Source : Visual Capitalist

 

L’argument en faveur des tarifs douaniers, aujourd’hui – sur environ 1 500 Mds$ d’importations annuelles – se fonde sur des notions d’équité et sur la génération de recettes.

Le président Trump et ses partisans affirment qu’un retour aux tarifs douaniers sur les importations empêchera d’autres pays de profiter de l’Amérique en volant ses usines et ses emplois dans l’industrie.

Ce raisonnement est curieusement semblable à celui de la fameuse loi « Smoot-Hawley Tariff Act of 1930 », dont les défenseurs affirmaient « qu’elle allait protéger les marchés intérieurs des produits provenant d’une main-d’œuvre étrangère bon marché ».

(Evidemment, il est clair que Trump se sert également des tarifs douaniers comme levier pour forcer d’autres pays à agir sur des questions non commerciales, comme le contrôle aux frontières ou le trafic de drogue, et cela pourrait marcher dans une certaine mesure. Mais si d’autres nations appliquent des tarifs douaniers en représailles, ce qui est déjà en train d’arriver, il sera peut-être trop tard pour que Trump abandonne les siens).

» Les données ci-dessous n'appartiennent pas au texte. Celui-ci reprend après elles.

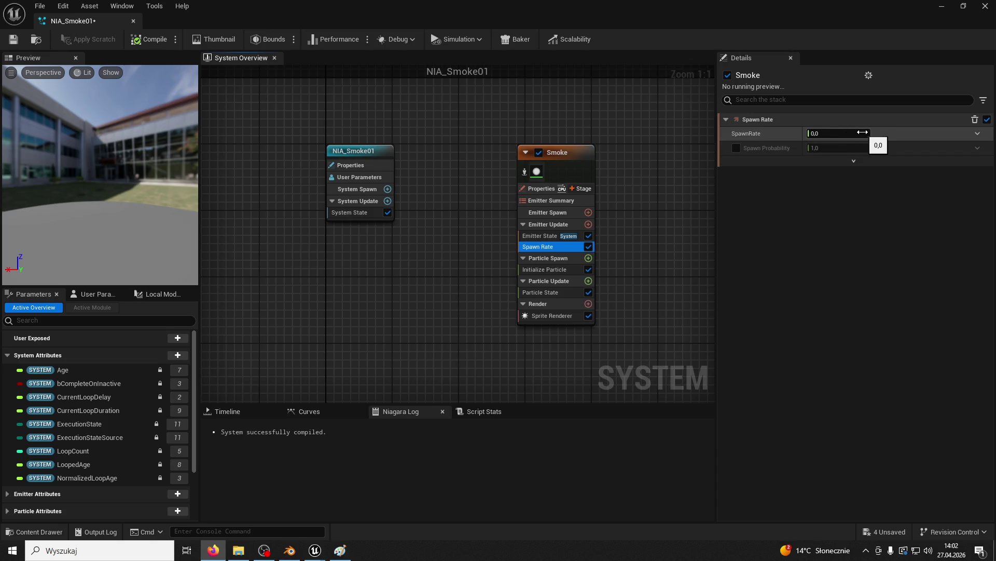
left_click(830, 133)
type("2")
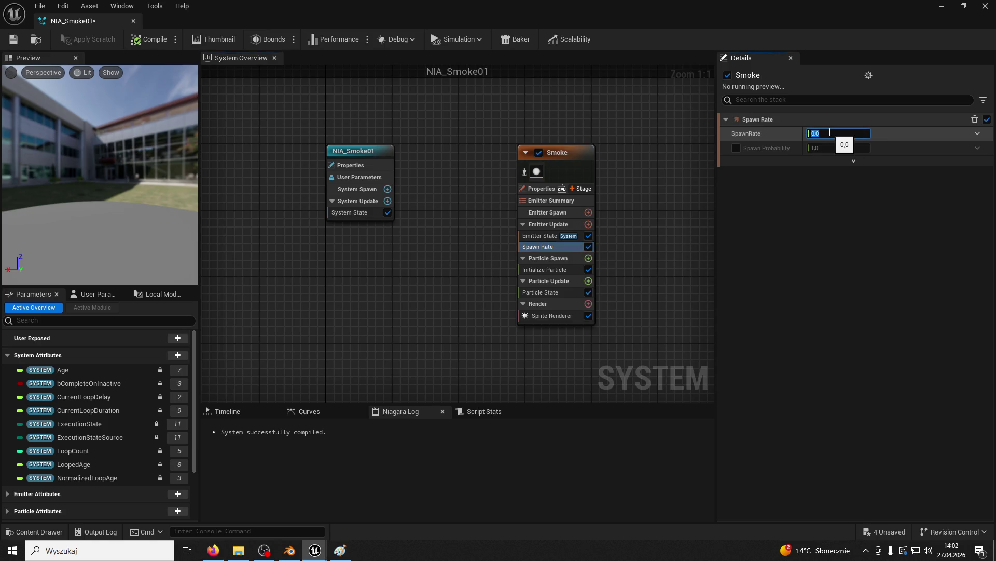
key("Return")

L’effet de la loi Smoot-Hawley a été catastrophique. Au lieu de réduire le chômage et de stimuler l’industrie américaine, elle a déclenché une guerre commerciale mondiale, a fait baisser les exportations américaines (surtout de produits agricoles) et a contribué à réduire de plus de deux tiers le volume des échanges commerciaux.

(Petite note à Trump et à ses alliés pro-tarifs douaniers du Congrès : le sénateur Smoot et le Représentant Hawley ont tous les deux été chassés du Congrès lors du cycle électoral suivant).

Les tarifs douaniers actuels ont déjà un impact négatif. Les dépenses de consommation et le niveau de confiance ont chuté au cours du mois qui s’est écoulé, dans un contexte où les Américains commencent à avoir peur que les tarifs douaniers n’accélèrent l’inflation. S’ils sont maintenus jusqu’à la fin de l’année, les tarifs douaniers pourraient engendrer jusqu’à 2 000 $ de coûts en plus pour chaque ménage américain.

Les chefs d’entreprises s’inquiètent de plus en plus de l’impact des tarifs douaniers : près de la moitié des dirigeants du S&P 500 ont évoqué ce sujet lors des publications de résultats du quatrième trimestre.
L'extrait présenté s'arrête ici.